When I search google images I see a lot of "off the shelf" tri clamp tees, straight tubes, and elbows making up the configurations. Maybe some professionally welded pipe sections (too expensive). Or, I see DIY cut and bent stainless piping but running to compression fittings. I have soldered a stainless ferrule to a copper pipe before so I assume it is possible but I have just not come across any threads on it or photos to prove it. Seems weird that I have not seen more of it, maybe I am missing something?

Thanks in advance everyone! This is my first post on here.
 
The ferrule and tubing are the same diameter so it's not a slip joint like copper tubing and fittings. Generally stainless tubing is named for it's absolute outside diameter while copper pipe is named for its ID. That's why you've been able to slip fit those.

You can drill the TC caps out for a tight slip fit over your tubing as there's 1/4" of thickness for good solder contact there. You absolutely would need something like Harris Stay Clean liquid flux to make this work.

Note that you can't really have someone make hard pipe assemblies remotely base on even your most accurate and well intentioned measurements.

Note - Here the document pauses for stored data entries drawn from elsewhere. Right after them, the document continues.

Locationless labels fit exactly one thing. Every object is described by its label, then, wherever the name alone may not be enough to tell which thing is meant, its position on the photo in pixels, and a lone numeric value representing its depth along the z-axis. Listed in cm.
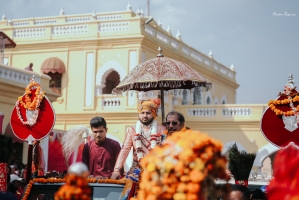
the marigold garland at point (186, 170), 272
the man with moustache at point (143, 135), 635
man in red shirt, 658
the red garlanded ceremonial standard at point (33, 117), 871
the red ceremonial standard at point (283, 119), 830
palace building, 2461
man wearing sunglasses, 624
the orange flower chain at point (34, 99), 880
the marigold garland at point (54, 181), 500
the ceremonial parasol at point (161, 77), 816
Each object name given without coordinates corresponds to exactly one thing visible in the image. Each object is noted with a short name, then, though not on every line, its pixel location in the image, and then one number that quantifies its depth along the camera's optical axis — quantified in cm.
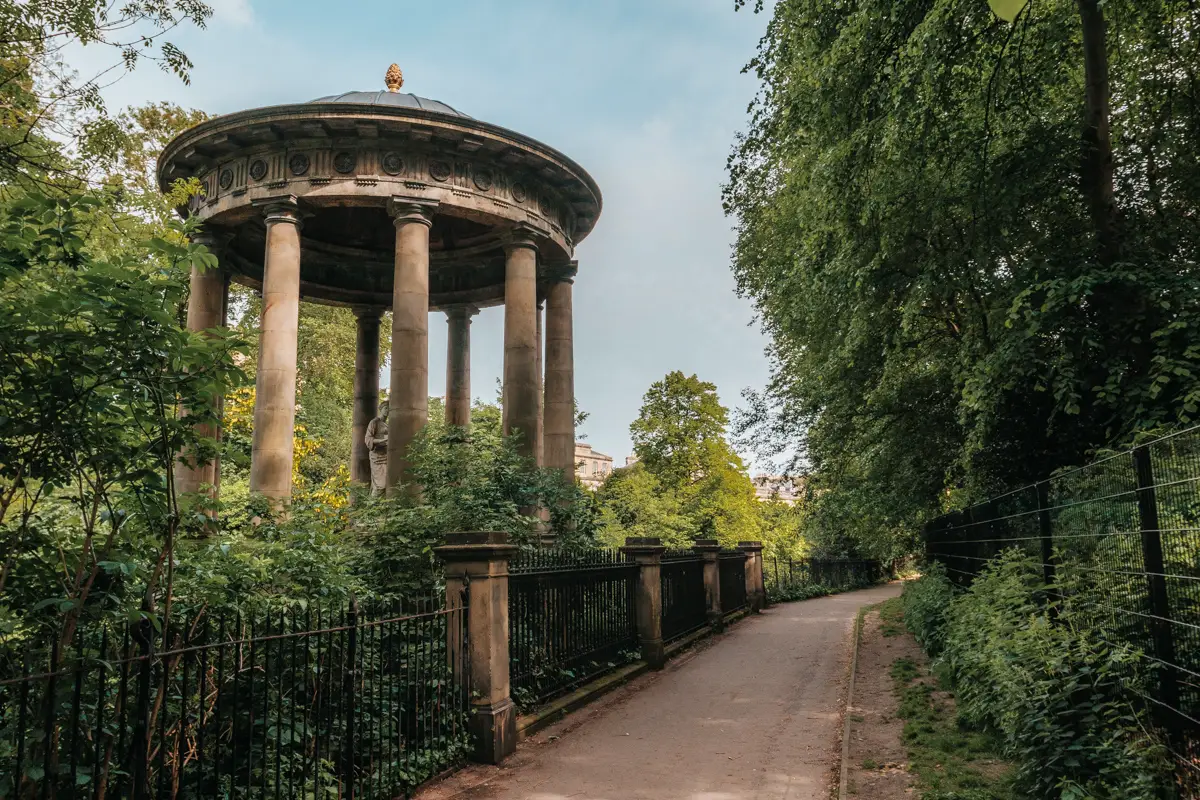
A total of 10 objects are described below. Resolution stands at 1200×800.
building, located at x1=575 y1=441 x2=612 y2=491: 12388
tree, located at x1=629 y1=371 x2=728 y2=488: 4206
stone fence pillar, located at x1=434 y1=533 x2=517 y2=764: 779
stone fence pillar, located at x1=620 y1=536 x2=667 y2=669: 1312
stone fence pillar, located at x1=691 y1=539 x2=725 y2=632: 1831
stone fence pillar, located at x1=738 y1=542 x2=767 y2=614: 2367
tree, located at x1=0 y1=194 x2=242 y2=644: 399
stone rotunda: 1661
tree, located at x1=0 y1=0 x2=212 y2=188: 927
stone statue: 1975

Hard piping from port to port needs to be welded in place.
 
The ferrule and tubing are the same diameter so it's not a slip joint like copper tubing and fittings. Generally stainless tubing is named for it's absolute outside diameter while copper pipe is named for its ID. That's why you've been able to slip fit those.

You can drill the TC caps out for a tight slip fit over your tubing as there's 1/4" of thickness for good solder contact there. You absolutely would need something like Harris Stay Clean liquid flux to make this work.

Note that you can't really have someone make hard pipe assemblies remotely base on even your most accurate and well intentioned measurements. Hard piping from port to port needs to be welded in place.
Thanks for the feedback, Bobby_M. That makes sense as I have been reading all the tech specs comparing diameters and it confirms your note that they don't make them with intent for slip fit.